Companies in China can be listed in Hong Kong, Shanghai and Shenzhen, Barboza said. He began searching the Ping An prospectus in the Hong Kong listings (because they’re in English) and found several Chinese companies he’d never heard of, which held billions of dollars in shares. He then turned to an agency he’d just discovered — the State Administration Ministry of Commerce. “I’d been in China eight years and I had never heard of this agency, which actually had private corporation records,” he says. For no more than $100, the agency shipped Barboza boxes of records.

From there one lead pointed to many others — including listings of relatives on tombstones — and Barboza was able to definitely write that Wen Jibao’s son, daughter, younger brother and brother-in-law had become extraordinarily wealthy during his leadership. According to Barboza’s first article in the eventual series (http://tinyurl.com/9ezxvb2), the records indicated that the PM’s relatives — including his wife — have controlled assets worth at least $2.7 billion.

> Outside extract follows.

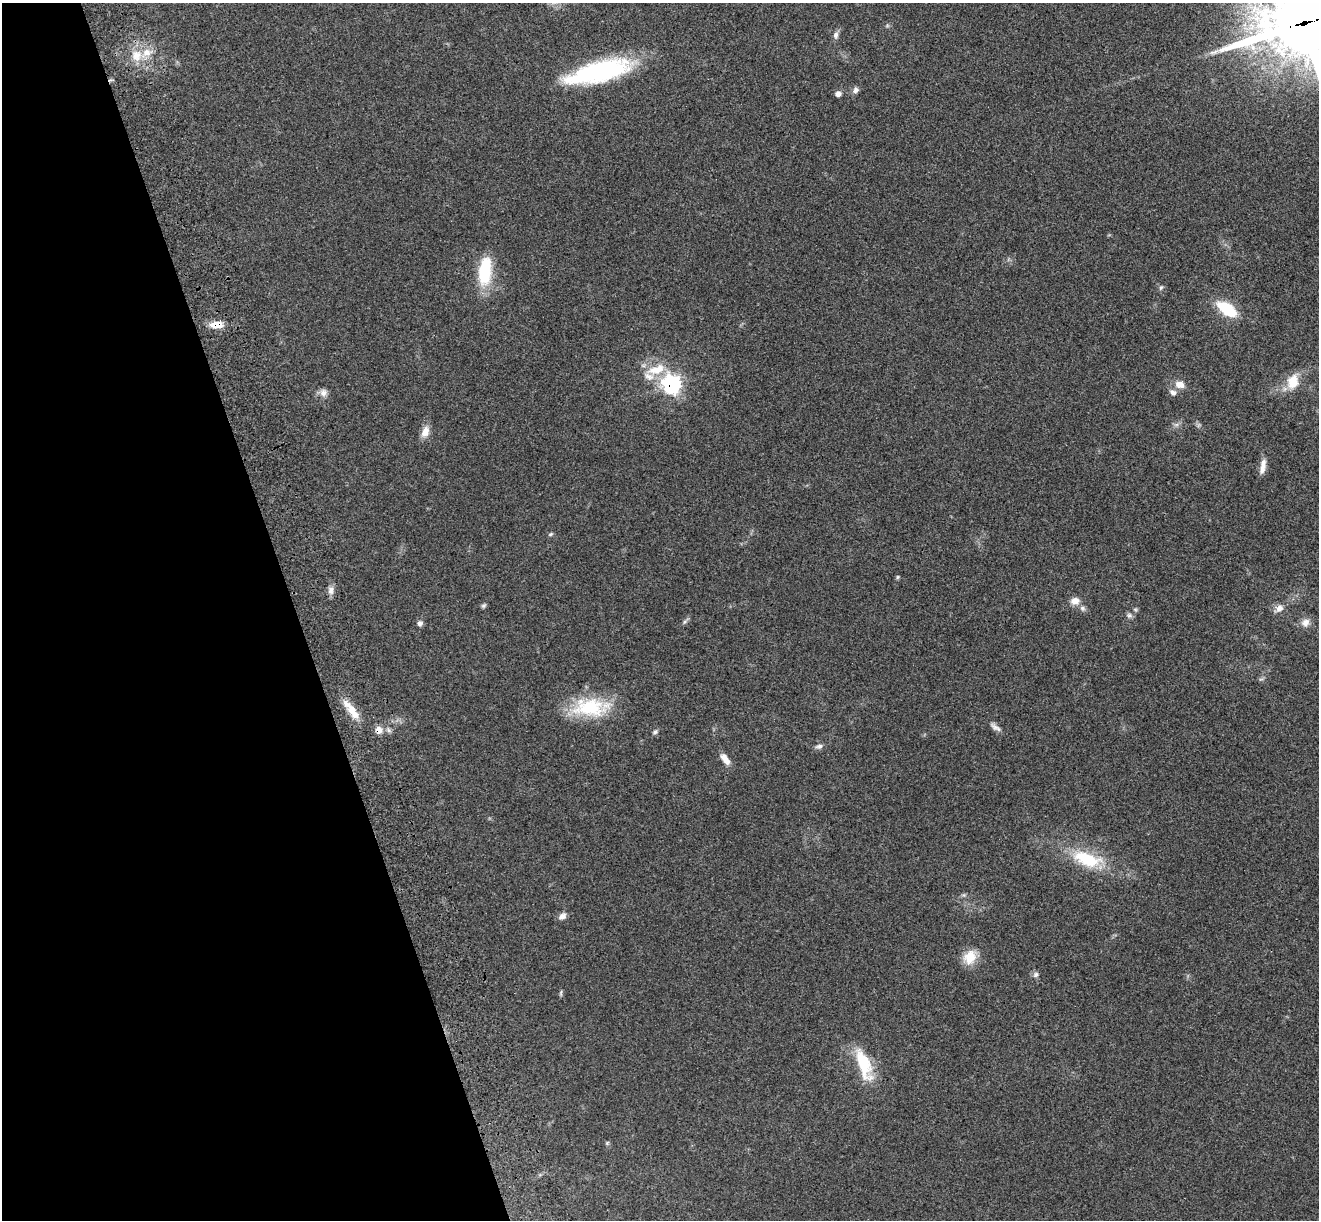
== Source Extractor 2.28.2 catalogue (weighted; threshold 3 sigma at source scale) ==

According to the article, the names of the relatives in many cases are hidden behind layers of partnerships and investment vehicles involving friends, work colleagues and business partners. Barboza wrote that, in addition to Ping An Insurance, the holdings included a villa development project in Beijing, a tire factory in northern China and a company that helped build some of Beijing’s Olympic stadiums, including the well-known “Bird’s Nest.” 

In 2013, Barboza was awarded the Pulitizer Prize for International Reporting for his Chinese government corruption reporting. And it all began with an audacious call to Dean Rusk.